The afterload device may be accidentally filled with fluid if the heart becomes fibrillated, which should result in an alarm or other action via the load cell 74 described in Fig. 4. The same operation as the load cell may be achieved by other means, such as an optical sensor or a capacitive sensor, which senses the fluid level inside the afterload device.

The fluid used in evaluating the heart should be any suitable fluid having water as the basis. A suitable fluid is a modified Krebb's solution with added substances such as: albumin, another oncotic agent, erythrocytes, hormones, etc. Another example of a suitable fluid is disclosed in WO2009136838A1. It is also possible to use autologous blood, or a blood replacement solution.

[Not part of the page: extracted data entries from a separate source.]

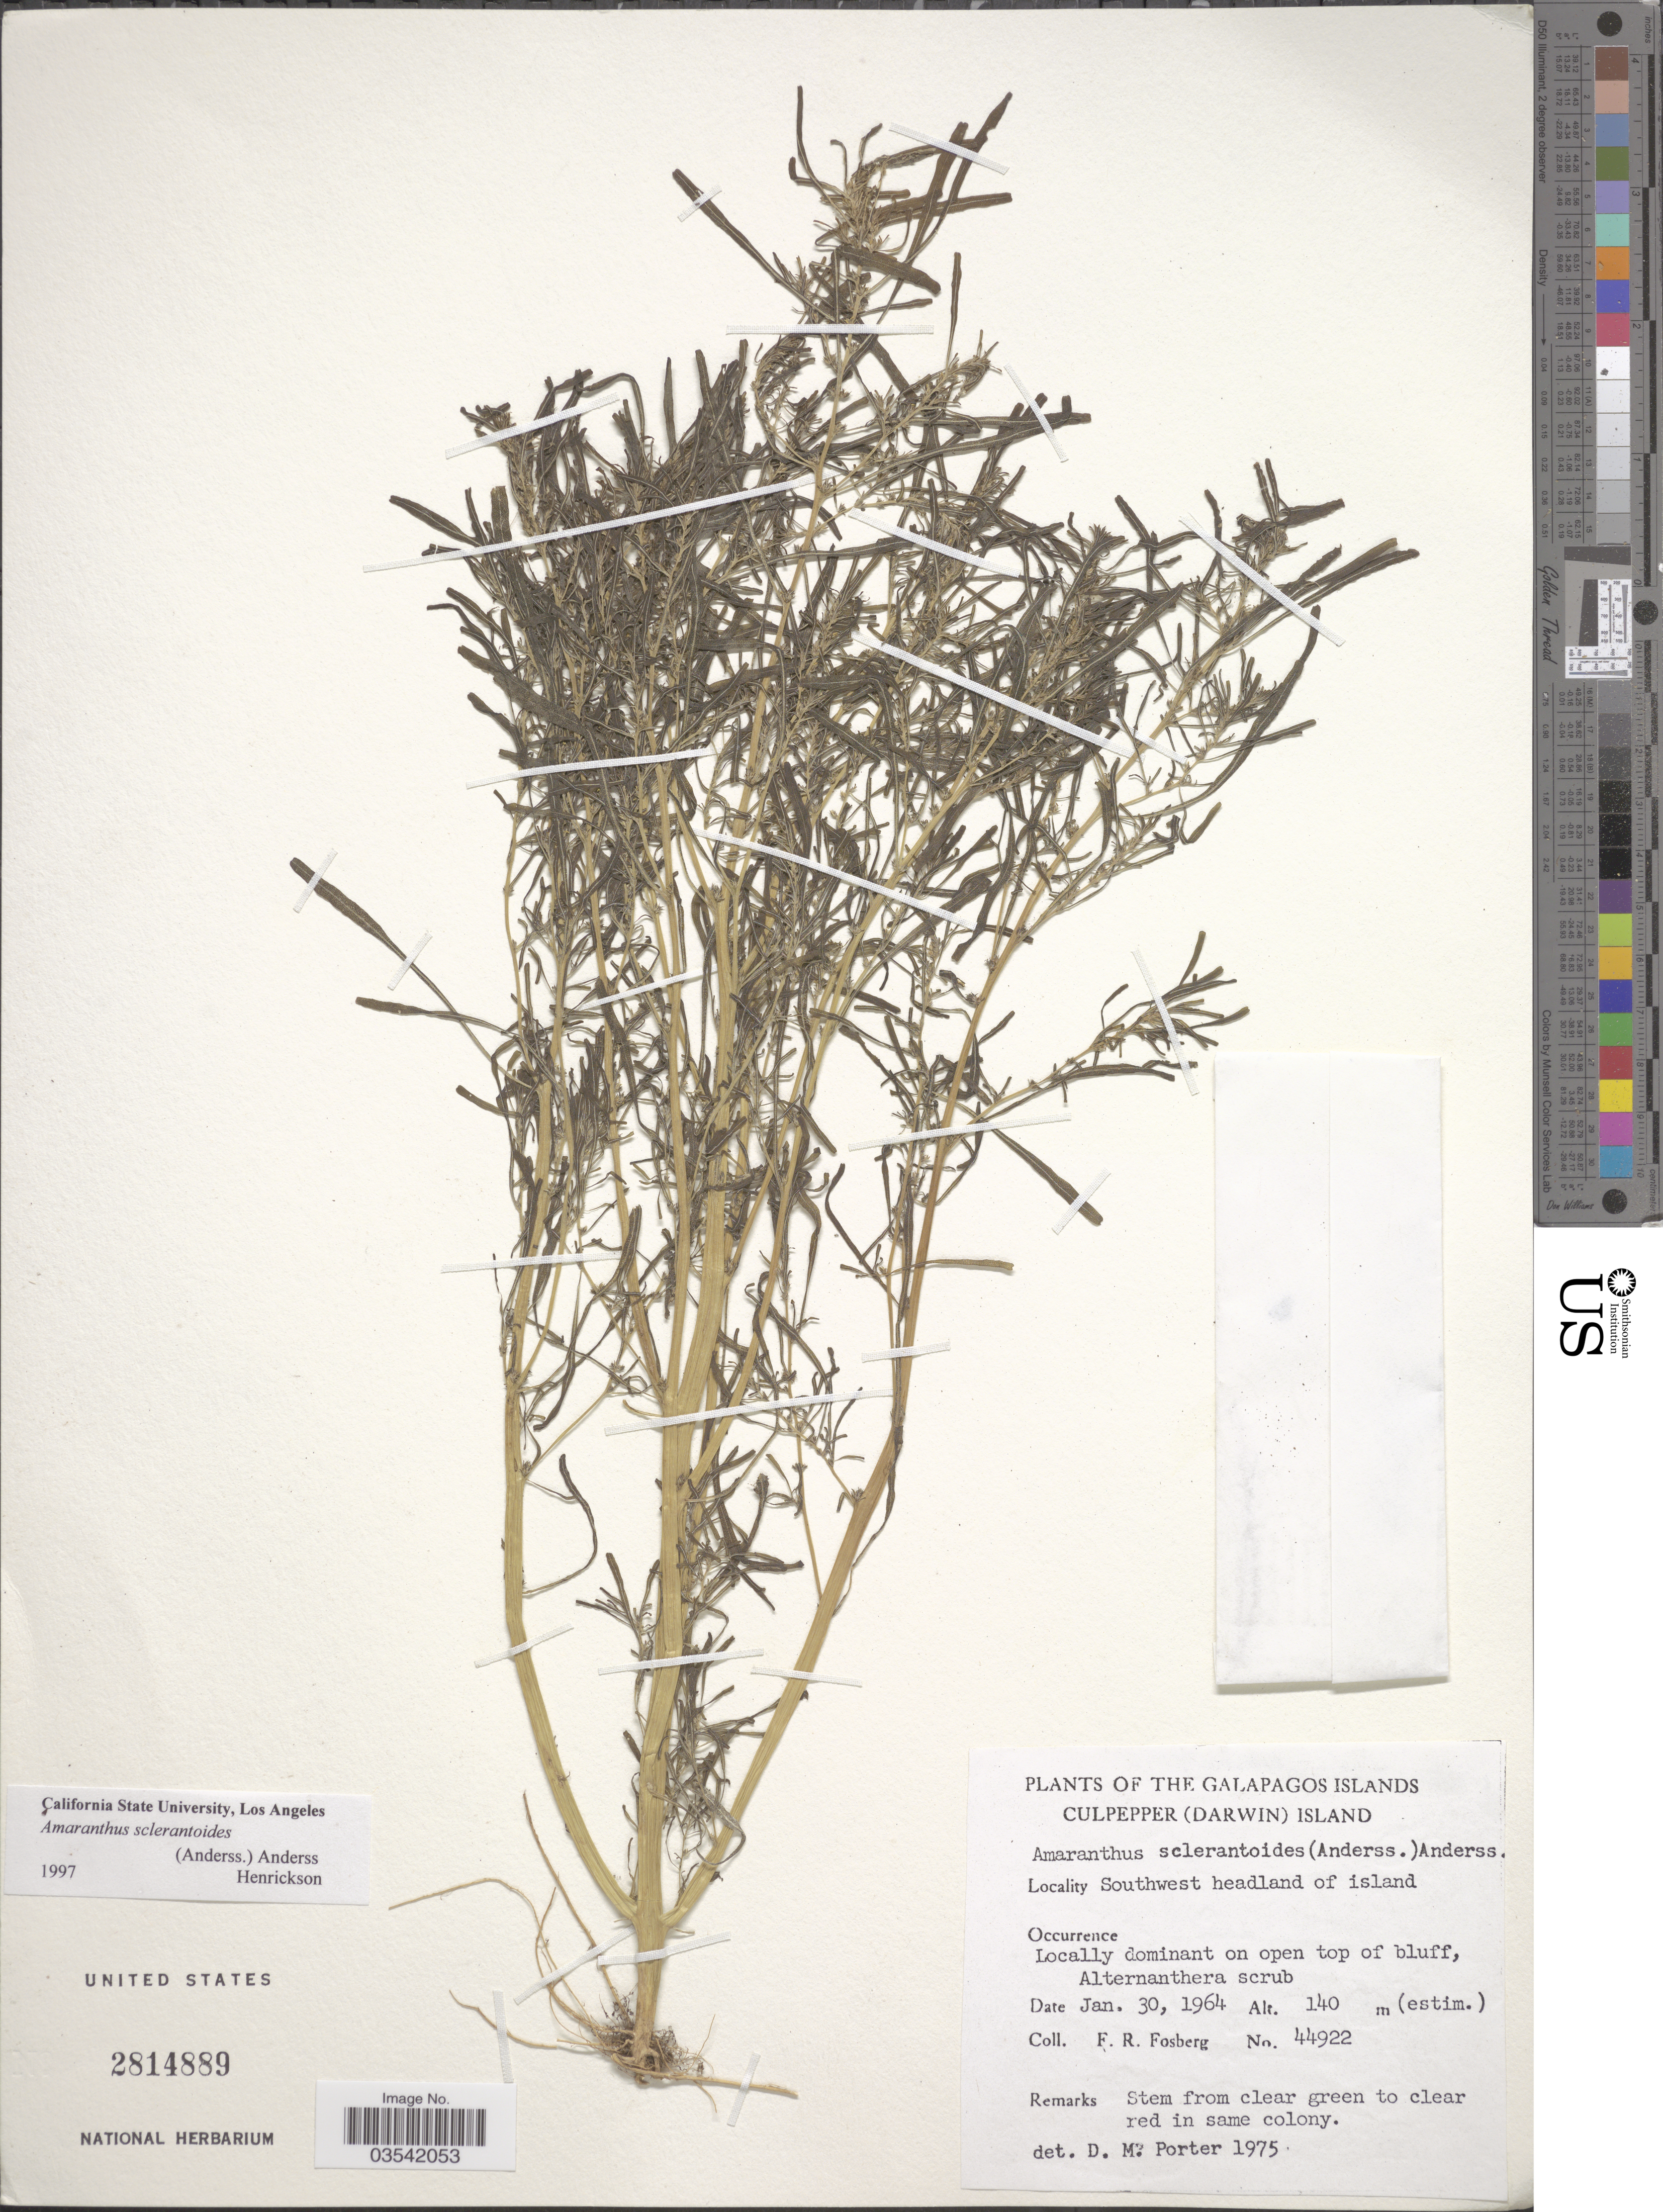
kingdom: Plantae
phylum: Tracheophyta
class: Magnoliopsida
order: Caryophyllales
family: Amaranthaceae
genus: Amaranthus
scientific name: Amaranthus sclerantoides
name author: (Andersson) Andersson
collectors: F. R. Fosberg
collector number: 44922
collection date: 1964-01-30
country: Ecuador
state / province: Colón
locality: Galapagos Islands. Culpepper (Darwin) Island. Southwest headland of island.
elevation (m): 140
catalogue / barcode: US 2814889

The medium used for generating the counterpressure should have a density, which is several times lower than water, which normally means a gas. In addition, gas is compressible, which will provide the desired compliance. Thus, the medium should be a gas. The gas may be normal air or nitrogen gas or carbon dioxide gas. Since the gas may leak through the elastic tube into the fluid passing the heart, any gas which is detrimental to the heart should be avoided. In some embodiments, a heavier gas can be used, such as an noble gas, for example argon. The evaluation and examination of the heart takes place outside the body, i.e. ex- vivo. However, a similar examination may be possible inside the body, while the heart is temporarily disconnected from the body circulation.

The exposition of the working heart to different temperature conditions can be examined by adjusting the temperature of the fluid in the heart and the temperature of the surrounding atmosphere of the heart.